Women with Disabilities Empathy: an international perspective on disability rights
CEO Jonathan met with South Korean disability activists and researchers to share the UK situation.
Women with Disabilities Empathy (WDE) was established in 1998 to advocate for the human rights of women with disabilities in South Korea. Their goal: to create a society that sees disabled women as equals but also respects their choices and decisions, working alongside other minoritized groups to bring about social change.
Like VoiceAbility, they work directly with individuals to help them gain access to personal support, undertake research and work to influence policy. But they also run a school, a theatre group, a counselling centre for women experiencing domestic violence and abuse, and an Independent Living Centre (SOOM) offering peer support and training. They are activists, challenging ableist normative structures through protest and action.
Leader Eun-Sun Jin and her colleagues from WDE invited VoiceAbility CEO Jonathan Senker to meet as part of their European research tour.
Jonathan reflects:
“It takes 12 hours to fly from Seoul to London. Yet from the first minutes of our meeting when the delegation from Women with Disabilities Empathy gave their powerful presentation to their leaving gift of a poem written by women with learning disabilities about the right to intimacy, their struggles felt uncannily close to ours. Moments of mutual recognition spread throughout our discussion, from the need to close the gap between positive policy rhetoric and people lives, to the challenge of bringing health and care professionals on board, to addressing the underinvestment in public services.
“Keen to learn about how advocacy can raise people’s voices, enforce people’s rights and hasten the pace of de-institutionalisation, the delegation’s questions were searching and well-informed.

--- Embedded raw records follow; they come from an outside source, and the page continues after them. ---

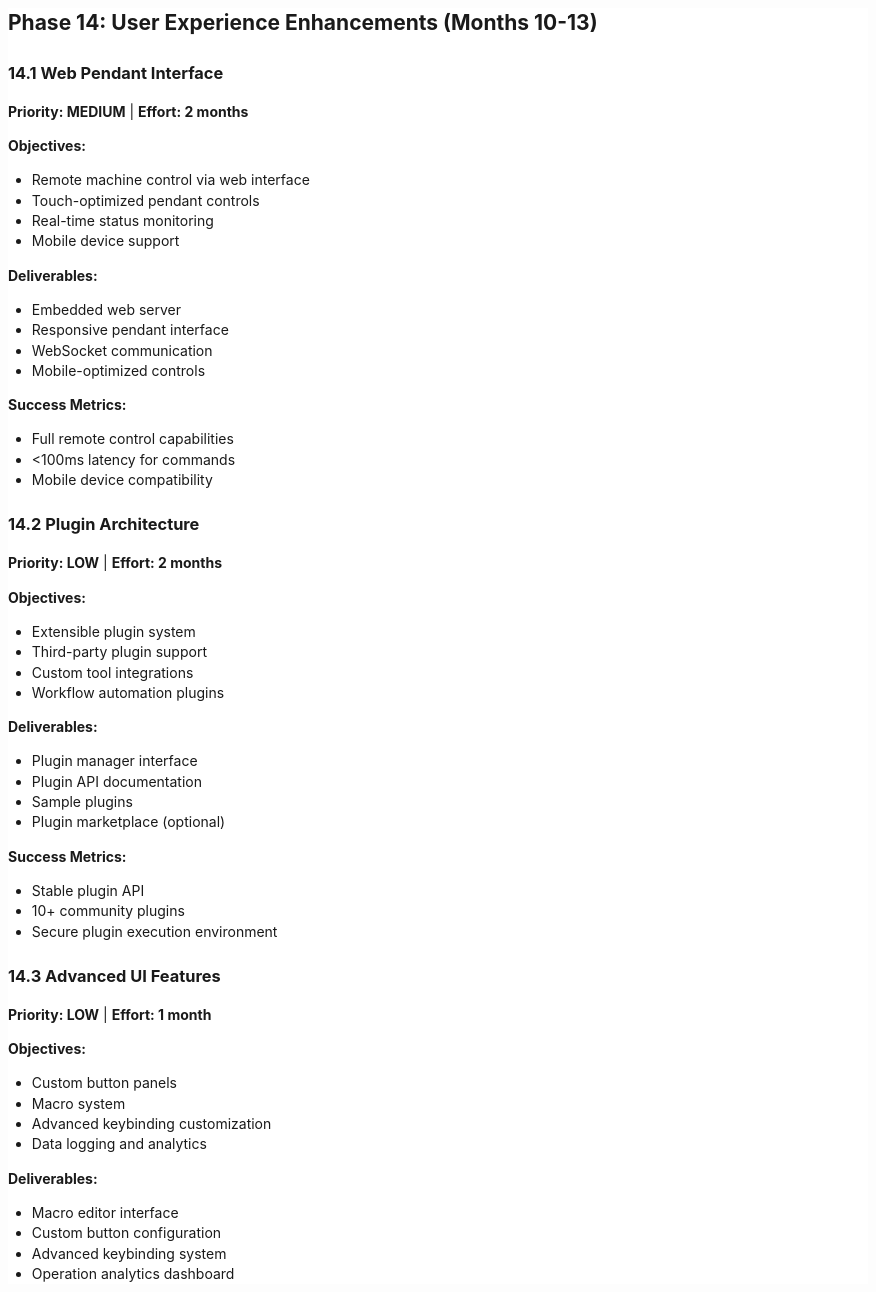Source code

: ## Phase 14: User Experience Enhancements (Months 10-13)

### 14.1 Web Pendant Interface
**Priority: MEDIUM** | **Effort: 2 months**

**Objectives:**
- Remote machine control via web interface
- Touch-optimized pendant controls
- Real-time status monitoring
- Mobile device support

**Deliverables:**
- Embedded web server
- Responsive pendant interface
- WebSocket communication
- Mobile-optimized controls

**Success Metrics:**
- Full remote control capabilities
- <100ms latency for commands
- Mobile device compatibility

### 14.2 Plugin Architecture
**Priority: LOW** | **Effort: 2 months**

**Objectives:**
- Extensible plugin system
- Third-party plugin support
- Custom tool integrations
- Workflow automation plugins

**Deliverables:**
- Plugin manager interface
- Plugin API documentation
- Sample plugins
- Plugin marketplace (optional)

**Success Metrics:**
- Stable plugin API
- 10+ community plugins
- Secure plugin execution environment

### 14.3 Advanced UI Features
**Priority: LOW** | **Effort: 1 month**

**Objectives:**
- Custom button panels
- Macro system
- Advanced keybinding customization
- Data logging and analytics

**Deliverables:**
- Macro editor interface
- Custom button configuration
- Advanced keybinding system
- Operation analytics dashboard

Given that they had travelled so far to pursue their enquiries, we were happy to agree that the session would take the form of an extended interview to provide them with the insights that they were seeking. Nevertheless, I can’t help thinking that we may have got as much from it as did the delegation.
“I came away not only with a sense of solidarity with an impressive group of leaders from Korea, but also with a renewed sense of the importance of taking an international perspective to help us to figure out new ways to unlock people’s voices in the future.”